Fig. 7.. HKL-GECM@MPNPs rescue the degeneration in human OA cartilage explants.

(A) Schematic diagram showing the collection and treatment of human OA cartilage explants (n = 3). The HKL-equivalent concentration of treatments across all subgroups was maintained at 5 μM. Created in BioRender.

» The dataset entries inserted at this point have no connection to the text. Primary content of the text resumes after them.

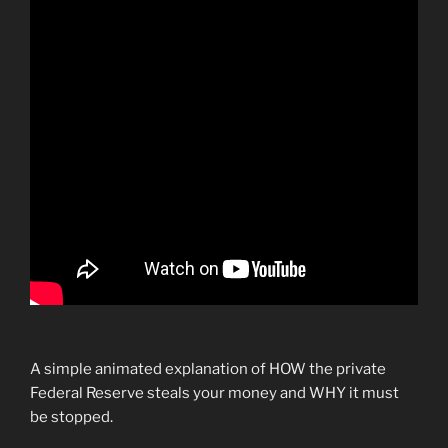
A simple animated explanation of HOW the private
Federal Reserve steals your money and WHY it must
be stopped.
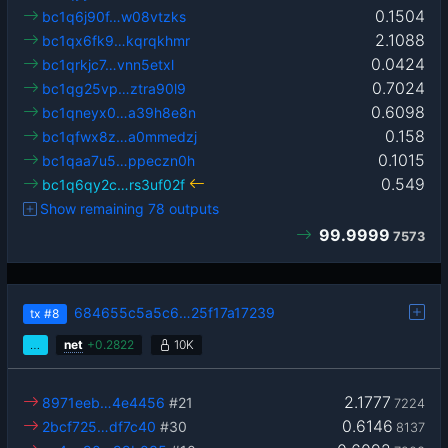
0.1504
bc1q6j90f…w08vtzks
2.1088
bc1qx6fk9…kqrqkhmr
0.0424
bc1qrkjc7…vnn5etxl
0.7024
bc1qg25vp…ztra90l9
0.6098
bc1qneyx0…a39h8e8n
0.158
bc1qfwx8z…a0mmedzj
0.1015
bc1qaa7u5…ppeczn0h
0.549
bc1q6qy2c…rs3uf02f
Show remaining 78 outputs
99.9999
7573
684655c5a5c6…25f17a17239
tx
#8
…
net
+
0.2822
10K
2.1777
8971eeb…4e4456
#21
7224
0.6146
2bcf725…df7c40
#30
8137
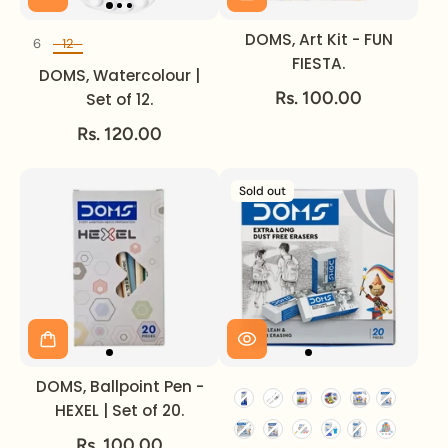
DOMS, Art Kit - FUN
6
12
Set of
FIESTA.
DOMS, Watercolour |
Rs. 100.00
Set of 12.
Rs. 120.00
Sold out
DOMS, Ballpoint Pen -
HEXEL | Set of 20.
Rs. 100.00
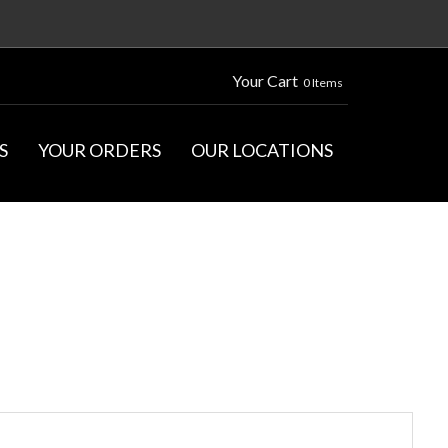
Your Cart
0 Items
S
YOUR ORDERS
OUR LOCATIONS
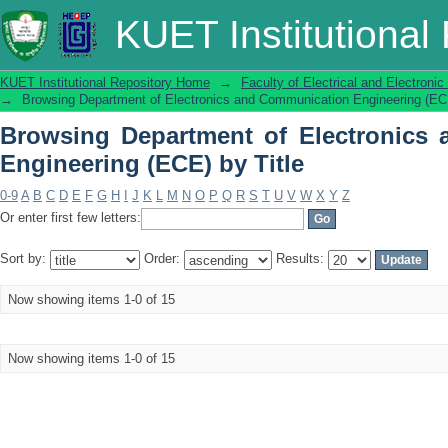
Browsing Department of Electronics
KUET Institutional
Title
KUET Institutional Repository Home
→
Faculty of Electrical and Electronic
→
Browsing Department of Electronics and Communication Engineering (ECE
Browsing Department of Electronics
Engineering (ECE) by Title
0-9
A
B
C
D
E
F
G
H
I
J
K
L
M
N
O
P
Q
R
S
T
U
V
W
X
Y
Z
Or enter first few letters:
Sort by:
Order:
Results:
Now showing items 1-0 of 15
Now showing items 1-0 of 15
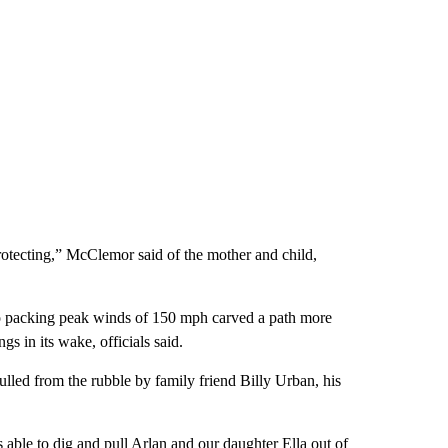
protecting,” McClemor said of the mother and child,
do packing peak winds of 150 mph carved a path more
s in its wake, officials said.
led from the rubble by family friend Billy Urban, his
s able to dig and pull Arlan and our daughter Ella out of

L.Y. (2025); https://biorender.com/nicpxys. (B) Representative confocal images of cross sections of human cartilage explants after incubation with DiD-labeled GECM@MPNPs for 1, 4, and 7 days. Scale bar, 200 μm. (C and D) Representative images of S.O. and alcian blue staining (C) and protein levels of COLII, ACAN, and MMP13 (D) in the human OA cartilage explants after different treatments. Scale bars, 100 μm. (E and F) Representative immunofluorescence images (E) and semiquantitative analysis (F) of IL-1R2 and SIRT3 protein levels in human OA cartilage explants after aforementioned treatments (n = 3, means ± SD). Scale bar, 50 μm. (G and H) Representative immunohistochemical images of TNF-α and IL-1β and fluorescence images of P16^INK4A and TUNEL staining related to cell apoptosis in human OA cartilage explants after different treatments. Scale bars, 20 μm for immunohistochemistry and 50 μm for immunofluorescence. Statistical significance was analyzed by one-way ANOVA. **P < 0.01, ***P < 0.001, and ****P < 0.0001.